Ahzap 21: Yemin olsun, Allah resulünde sizin için, Allah'ı ve âhiret gününü arzu edenlerle Allah'ı çok ananlara güzel bir örnek vardır.
Peki, Yaratan örnek olarak sunduğu elçisinin, nesini örnek almamızı istiyor olabilir? Elbette yaşamı, davranışları, Kur’anı hayatına geçirmesindeki örneklik, adalet anlayışı hepsi peygamberimizde toplanmış ki, sizler için en güzel örnek benim resulümdür diyor.
Buraya kadar Rabbin açıkça verdiği görev, yetki ve elçisine yaptığı göreviyle ilgili tembihleri, ikazları gördük. Dikkat ederseniz bu görevleri arasında Rabbin hüküm verdiği gibi, anayasa konumunda hüküm getirme yetkisi yok. Rabbin verdiği anayasa hükümlerinden yola çıkarak, hüküm verme, yani karar verme yetkisi var. Zaten bakın hüküm verme konusunda çok net hükmünü veriyor ve neler söylüyor bizlere?
Kehf 26:…. O hiçbir kimseyi hükmünde ortak kabul etmez.
Enam 57: De ki: Şüphesiz ben Rabbimden gelen apaçık bir delile dayanıyorum. Siz ise onu yalanladınız. Çabucak gelmesini istediğiniz (azap) benim yanımda değildir. Hüküm ancak Allah'ındır. O hakkı anlatır ve O, doğru hüküm verenlerin en hayırlısıdır.
Tur 48: Artık, Rabbinin hükmüne sabret; çünkü gerçekten sen, gözlerimizin önündesin.
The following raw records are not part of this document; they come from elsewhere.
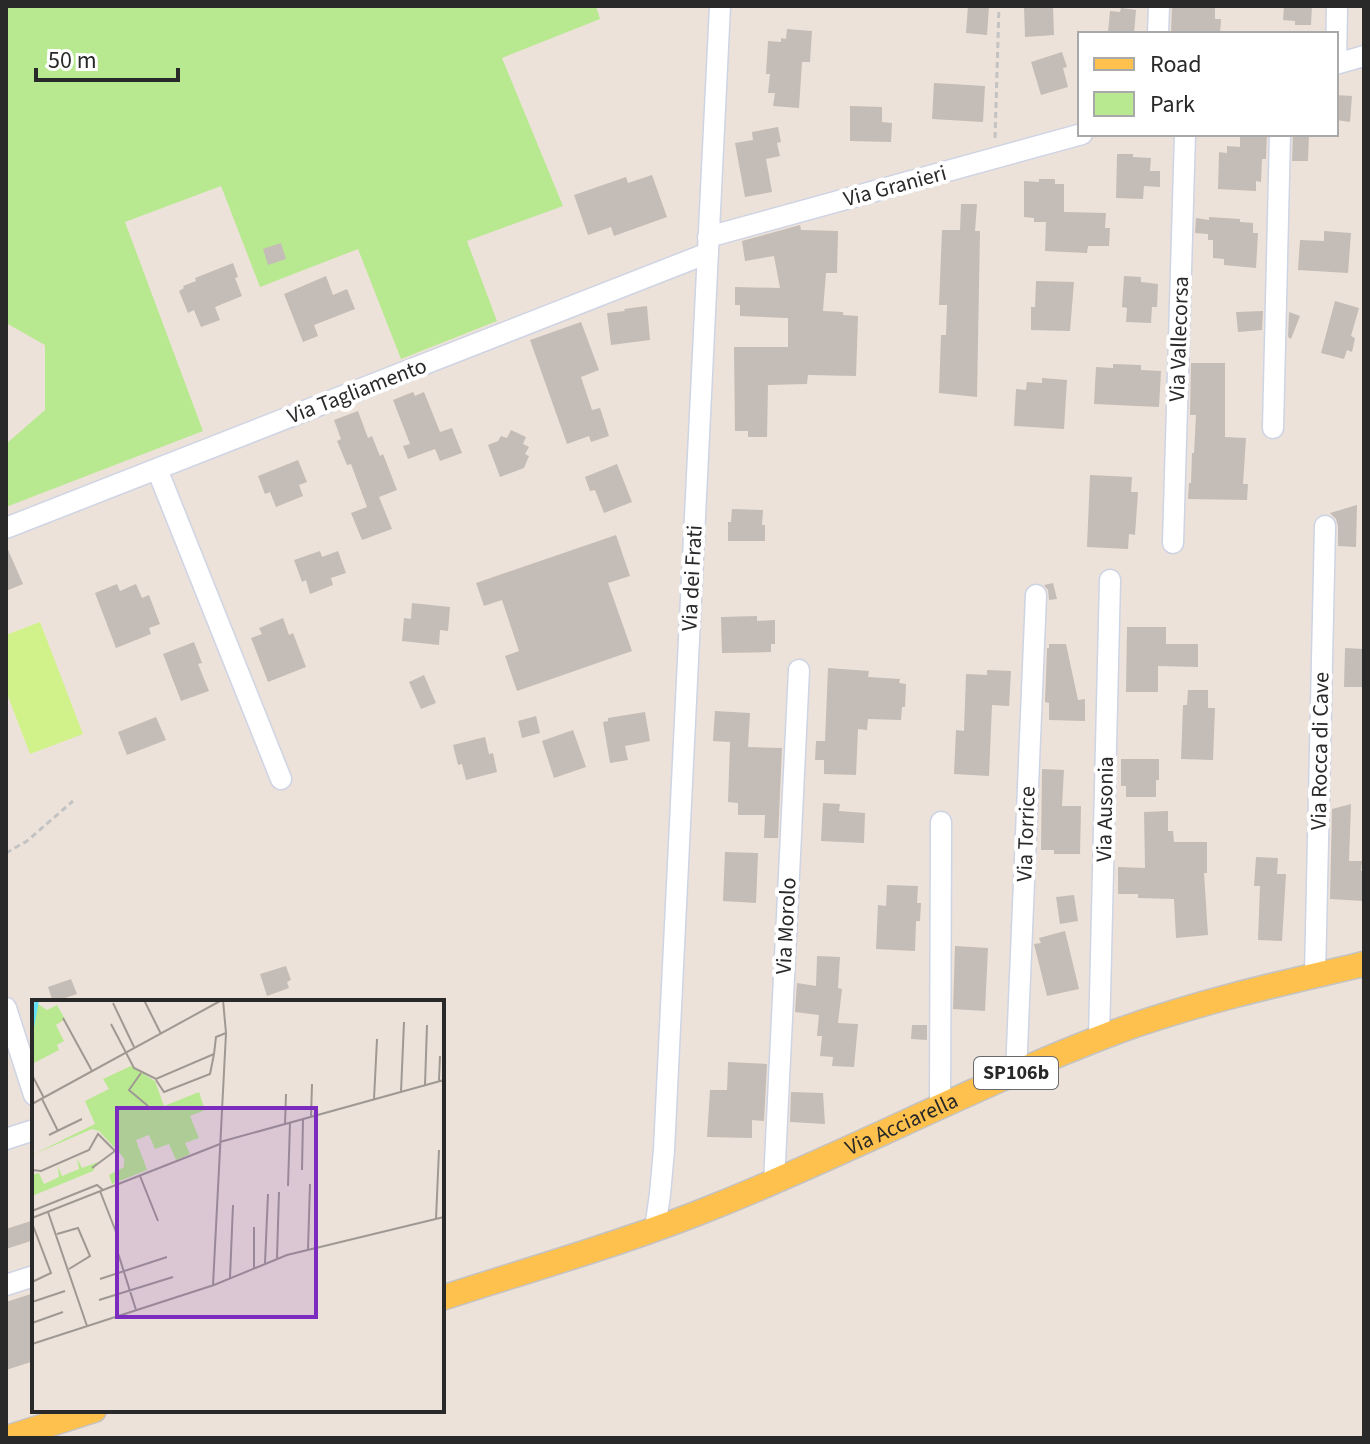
<svg xmlns="http://www.w3.org/2000/svg" width="1370" height="1444" font-family="'Source Sans 3',sans-serif">
	<style>
		.green { fill: #b8e990 }
		.pitch { fill: #d1f28a }
		.building { fill: #c4bcb6 }
		.lines { fill: none; stroke-linecap: round; stroke-linejoin: round }
		.minor-casing { stroke: #ced4e4; stroke-width: 23 }
		.major-casing { stroke: #c3c3c3; stroke-width: 27 }
		.path { stroke: #c3c3c3; stroke-width: 3; stroke-dasharray: 6 4; stroke-linecap: butt }
		.minor { stroke: #fff; stroke-width: 20 }
		.major { stroke: #fec14d; stroke-width: 24 }
		.labels { text-anchor: middle; dominant-baseline: central; stroke-width: 8; stroke-linejoin: round; paint-order: stroke }
		.shield { fill: #fff; stroke: #696969; stroke-width: 2 }
		.shield-label { font-size: 20px; font-weight: bold; fill: #292929 }
		.street-label { font-size: 22px; fill: #292929; stroke: #fff }
		.inset-river { fill: none; stroke: #61e2fa; stroke-width: 4 }
		.inset-road { fill: none; stroke: #9f9893; stroke-width: 2 }
		.view { fill: #7b2cbf; fill-opacity: 0.15; stroke: #7b2cbf; stroke-width: 4 }
		.inset-edge { fill: none; stroke: #292929; stroke-width: 4 }
	</style>
	<rect width="100%" height="100%" fill="#ede2d9"/>
	<path class="green" d="M6 6H596L600 19 502 58 563 206 467 241 497 321 401 359 358 249 260 287 221 186 125 222 203 431 6 507V444L45 410V345L6 323Z"/>
	<path class="pitch" d="M40 622 83 734 30 754 6 691V635Z"/>
	<path class="building" d="M968 6H989L987 35 966 33Z
		M1024 6H1053L1054 35 1025 37Z
		M1172 6H1215V19H1221L1220 34H1171Z
		M1284 6H1312L1311 25H1295V21L1283 20Z
		M1121 8 1136 10 1134 34 1108 32 1110 11 1120 12Z
		M787 29 812 31 810 62H802L799 108 773 106 775 93H768L770 74H766L768 41 781 42V38L786 39Z
		M1062 52 1067 67 1063 68 1068 87 1041 95 1031 62Z
		M934 83 985 86 983 122 932 119Z
		M1336 95 1352 96 1350 122 1336 120Z
		M850 106 882 107V122L892 123 891 142 850 141Z
		M778 127 781 142 777 143 780 156 766 159 772 192 745 197 735 143 753 140 752 132Z
		M1240 134H1267L1266 159H1262L1261 182 1256 181V191L1218 189 1219 152 1227 153V146L1240 147Z
		M1293 134H1309L1308 161H1292Z
		M1117 154H1133V157L1151 158 1150 171H1160V187L1144 186 1143 199 1116 198Z
		M652 175 667 217 614 236 611 227 588 235 574 195 626 177 628 183Z
		M1039 179H1055V184H1064V212L1106 213 1105 228H1110L1109 246H1088L1087 253 1045 251 1046 222H1034V218L1024 217V181L1039 182Z
		M961 204H977L975 231H980L977 397 939 393 941 335H946L947 305H939L942 230H960Z
		M1209 217 1240 219V222L1253 223V233H1258L1256 268 1224 265V259L1213 258V240H1208V234L1195 233 1196 218 1209 220Z
		M800 225 801 230 838 231 837 273H826L823 311 843 312V315L858 316 856 376 808 375 807 384 768 385 767 437H748V431H735L734 347H788V318L740 316V305H735V287L780 288 774 256 745 261 742 241Z
		M1324 231 1351 233 1348 273 1298 270 1300 240 1324 241Z
		M281 243 286 259 268 265 263 249Z
		M233 263 238 277 235 278 242 296 215 307 220 320 201 327 194 310 188 313 179 291 184 288 183 286 196 281 195 278Z
		M326 276 333 295 347 289 355 309 314 325 318 336 303 342 284 294Z
		M1124 276 1141 277V282L1158 284 1157 307H1152L1151 323 1126 322 1127 308 1122 307Z
		M1036 281 1074 282 1070 331 1031 330V307H1035Z
		M1335 301 1359 308 1351 336 1355 338 1352 352 1347 350 1344 359 1321 353Z
		M647 306 650 340 611 345 607 313 625 311 624 309Z
		M1263 311 1262 330 1238 332 1236 312Z
		M1289 312 1300 316 1291 339 1288 337Z
		M581 322 599 370 581 377 592 410 600 408 609 436 591 442 589 436 567 444 530 340Z
		M1191 363H1225V437L1246 438 1243 484H1248L1247 500 1188 499 1189 483H1191L1192 453H1194L1196 415H1190Z
		M1113 364 1141 365V370L1161 371 1159 407 1094 404 1096 367 1113 368Z
		M1042 378 1067 380 1064 429 1014 426 1016 389 1026 390 1027 382 1042 383Z
		M413 392 415 396 424 392 440 432 452 428 462 453 440 461 435 449 408 459 403 446 410 444 393 400Z
		M358 411 368 438 372 436 380 456 383 454 397 490 379 497 392 529 362 540 351 513 367 507 351 464 347 465 337 441 341 439 334 420Z
		M511 430 526 437 523 444 529 447 525 454 529 456 524 468 500 477 488 445 498 441 501 436 507 438Z
		M298 460 307 482 299 485 303 496 276 507 270 492 265 494 258 476Z
		M617 464 632 502 604 513 595 490 590 491 585 477Z
		M1090 475 1132 477 1131 492H1138L1135 535 1129 534 1128 549 1087 547Z
		M1357 505 1356 547 1338 546V526L1336 519 1330 513Z
		M732 509 763 510 762 525H765V541H728V522H731Z
		M616 535 630 576 608 583 632 651 517 691 505 656 519 651 502 600 484 606 476 583Z
		M6 545 23 584 6 591Z
		M320 551 322 557 338 551 346 573 331 578 333 585 310 594 306 580 302 582 294 560Z
		M1053 583 1057 599 1049 600 1048 590 1044 585Z
		M117 584 120 591 136 584 142 598 149 595 160 624 149 628 151 634 116 648 95 593Z
		M412 603 450 607 448 631 440 630 439 645 402 641 404 618 411 619Z
		M757 616V621L775 620V644H771V652L722 653 721 617Z
		M283 618 289 635 293 633 306 667 268 682 251 638 262 634 259 628Z
		M1127 627H1166V644H1198V667L1158 666V692H1126Z
		M194 642 202 663 198 664 209 691 181 701 163 654Z
		M1049 644H1066L1078 700 1085 699V721L1049 720V703L1045 702 1047 648H1049Z
		M1345 648 1364 649V687H1344Z
		M828 668 869 671 868 677 900 679 899 683 906 684 905 707H902L901 720 868 719 867 730 858 729 856 775 824 774V760H815L816 741H825Z
		M987 670 1011 671 1009 706 992 705 989 776 954 774 956 730 964 731 966 674 987 675Z
		M424 675 436 703 421 709 409 682Z
		M1188 690H1208V708H1215L1213 760 1181 759 1183 705H1187Z
		M715 711 750 713 748 747 782 748 778 838H764L765 815H738V803L728 802 730 742 713 741Z
		M645 712 650 741 625 746 628 760 610 763 603 722 608 721V718Z
		M536 716 540 733 522 738 518 721Z
		M156 717 166 740 127 755 118 732Z
		M573 730 586 767 554 778 542 741Z
		M485 737 489 754 493 753 497 772 466 780 462 764 458 765 453 745Z
		M1121 759H1159V780H1156V797H1126V786H1121Z
		M1042 769 1064 770 1062 806H1081L1080 854H1054V850H1041Z
		M823 803 840 804 839 811 865 813 864 843 821 841Z
		M1351 804 1349 861H1362L1361 871H1364V901L1330 899 1332 809Z
		M1168 811V831H1173L1174 842H1207V873H1204L1208 935 1176 938 1174 899 1138 898V894H1118V867L1145 868 1144 812Z
		M725 852 758 853 756 903 723 901Z
		M1256 857 1278 858 1277 874H1286L1282 941 1258 940 1260 886H1254Z
		M887 885 918 886 917 903H921L920 921H916L915 951 876 949 878 905 886 906Z
		M1074 895 1078 921 1060 924 1056 897Z
		M1065 931 1079 989 1047 996 1034 944 1041 943 1039 938Z
		M955 946 988 948 985 1011 953 1009Z
		M817 956 840 957 838 988 842 989 838 1023 858 1024 854 1067 832 1066 833 1057 820 1056 822 1036H817L819 1015 795 1012 797 983 816 986Z
		M286 966 291 980 287 982 289 988 267 996 260 974Z
		M71 979 77 994 53 1002 48 987Z
		M912 1025H927V1040L911 1039Z
		M728 1062 767 1064 764 1121 752 1120V1138L707 1137 710 1090H727Z
		M791 1092 823 1093 825 1124 790 1122Z
		M34 1220V1240L6 1249V1229Z
		M34 1293V1361L6 1370V1302Z"/>
	<g class="lines">
		<g class="minor-casing">
			<path id="minor" d="M1337 6 1336 64 1364 56
				M1158 34 1159 6
				M708 237 1082 134
				M1273 428 1280 134
				M157 469 281 779
				M6 528 708 253
				M1173 543 1185 134
				M1315 975 1325 526
				M6 1008 34 1095
				M1099 1038 1110 580
				M1016 1073 1036 595
				M940 1107 941 822
				M6 1139 34 1130
				M774 1182 799 670
				M655 1229 660 1194 664 1150 720 6
				M6 1285 34 1276"/>
		</g>
		<g class="major-casing">
			<g id="major">
				<path id="s1" d="M442 1298C534 1268 628 1242 718 1205 853 1151 982 1082 1118 1031 1198 1002 1282 983 1364 964"/>
				<path d="M7 1438 94 1410"/>
			</g>
		</g>
		<path class="path" d="M995 138 999 6
			M6 853 27 841 73 801"/>
		<use href="#minor" class="minor"/>
		<use href="#major" class="major"/>
	</g>
	<g class="labels">
		<rect class="shield" x="974" y="1057" width="84" height="32" rx="6"/>
		<g class="shield-label">
			<text x="1016" y="1073">SP106b</text>
		</g>
		<g class="street-label">
			<text transform="translate(895 186) rotate(-15)">Via Granieri</text>
			<text transform="translate(1179 339) rotate(-88)">Via Vallecorsa</text>
			<text transform="translate(357 391) rotate(-21)">Via Tagliamento</text>
			<text transform="translate(692 578) rotate(-87)">Via dei Frati</text>
			<text transform="translate(1320 751) rotate(-89)">Via Rocca di Cave</text>
			<text transform="translate(1105 809) rotate(-89)">Via Ausonia</text>
			<text transform="translate(1026 834) rotate(-88)">Via Torrice</text>
			<text transform="translate(786 926) rotate(-87)">Via Morolo</text>
			<text stroke="none"><textPath href="#s1" startOffset="492">Via Acciarella</textPath></text>
		</g>
	</g>
	<g transform="translate(32 1000)">
		<rect width="412" height="412" fill="#ede2d9"/>
		<path d="M0 0 15 10 25 5 33 19 24 25 32 41 25 45 27 50 0 64ZM99 66 123 81 132 106 167 92 173 110 158 116 167 138 153 143 158 154 144 160 137 144 123 149 117 135 104 140 115 170 80 184 77 175 92 167V158L67 131 60 129 0 155 63 124 53 101 77 89 71 79ZM45 158 50 168 66 162 61 171 0 196V175L7 173 12 184 27 177 26 166 30 176 47 169Z" fill="#b8e990"/>
		<path class="inset-river" d="M0 28 5 0"/>
		<path class="inset-road" d="M112 0 129 34M81 3 102 47M31 18 60 71M79 24 102 68 124 79 182 54 184 37 194 33M109 73 97 90 116 106M0 75 12 98M124 80 132 92 178 74 182 54M407 81 408 56M393 85 395 25M369 92 372 22M10 99 26 131M342 99 345 39M0 104 190 0M279 117 280 84M253 124 254 94M17 135 50 119M188 142 412 80M284 163 285 115M0 170 9 171 57 150 66 134 83 151 60 168M270 170 271 119M108 176 126 221M256 186 258 123M68 191 84 232M0 211 65 185 71 190M16 212 55 326M0 218 188 144M404 219 407 150M0 223 19 273 0 282M25 234 46 228 58 256 37 269M276 249 278 184M86 253 104 310M245 258 247 192M233 263 236 194M222 268V227M198 278 201 205M68 279 135 257M181 285 194 33 191 0M67 300 141 277M0 302 33 291M0 323 31 312M0 344 182 285 255 255 412 217"/>
		<path class="view" d="M85 108H284V317H85Z"/>
		<rect width="412" height="412" class="inset-edge"/>
	</g>
	<rect width="1370" height="1444" fill="none" stroke="#292929" stroke-width="16"/>
	<rect x="1078" y="32" width="260" height="104" fill="#ffffff" stroke="#a9a9a9" stroke-width="2"/>
	<rect x="1094" y="58" width="40" height="12" fill="#fec14d" stroke="#a9a9a9" stroke-width="2"/>
	<text x="1150" y="72" font-size="24" fill="#292929">Road</text>
	<rect x="1094" y="92" width="40" height="24" fill="#b8e990" stroke="#a9a9a9" stroke-width="2"/>
	<text x="1150" y="112" font-size="24" fill="#292929">Park</text>
	<path d="M36 68v12h142v-12" fill="none" stroke="#292929" stroke-width="4"/>
	<text x="48" y="68" font-size="24" fill="#292929" stroke="#ffffff" stroke-width="6" paint-order="stroke">50 m</text>
</svg>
Ve her kalkışında Rabbini hamd ile tesbih et.
Yunus 109: Sana vahyolunana uy ve Allah hükmünü verinceye kadar sabret. O, hüküm verenlerin en iyisidir
Bu ayetlerden de açıkça anlaşılıyor ki, hüküm verme konusu yalnız Rabbim e aitmiş. Hiç kimseyi hükmüne ortak etmeyeceğini, hükmü verecek yalnız kendisinin olduğu ve herhangi bir konuda Allah hüküm verinceye kadar sabırla bekle, yalnız sana vah yettiğimize uy diyor Allah.
Şimdi de şöyle düşünelim. Peki, peygamberimizin görevi yalnız tebliğ etmek miydi? Elbette hayır, eğer öyle olsaydı onca savaşlar yapılmazdı. Demek ki bu iş bu kadar kolay değil. Toplumu Allah dan gelen yeni bir kitaba alıştırmak, onlara yeni gelen ayetlerin nedenlerini, sebeplerini anlatmak ve en zoru onları ikna etmek, sanırım o kadar kolay olmasa gerek. Çünkü Kur’an da öyle ayetler var ki, daha önce indirilen kitaplarda hükmü kaldırılıp, yerine yenileri gelmiş, bu durumda ehli kitabı ikna etmek çok zor olsa gerek.
Alışkanlıklardan vazgeçmek kolay değildir. İşte peygamberimiz o devrin uslanmaz, isyankâr, fuhşun, sapıklığın kol gezdiği bir ortamda, Rabbin kitabını dinini tebliğ etmek, anlatmak yaymak büyük bir beceri ister.
Allah Kur’an da, toplumları yöneten ister elçisi olsun, ister toplumu yöneten liderler olsun, bakın topluma nasıl hükmedilmesini istiyor.
Maide 44. Kim Allah'ın indirdiği (hükümler) ile hükmetmezse işte onlar kâfirlerin ta kendileridir.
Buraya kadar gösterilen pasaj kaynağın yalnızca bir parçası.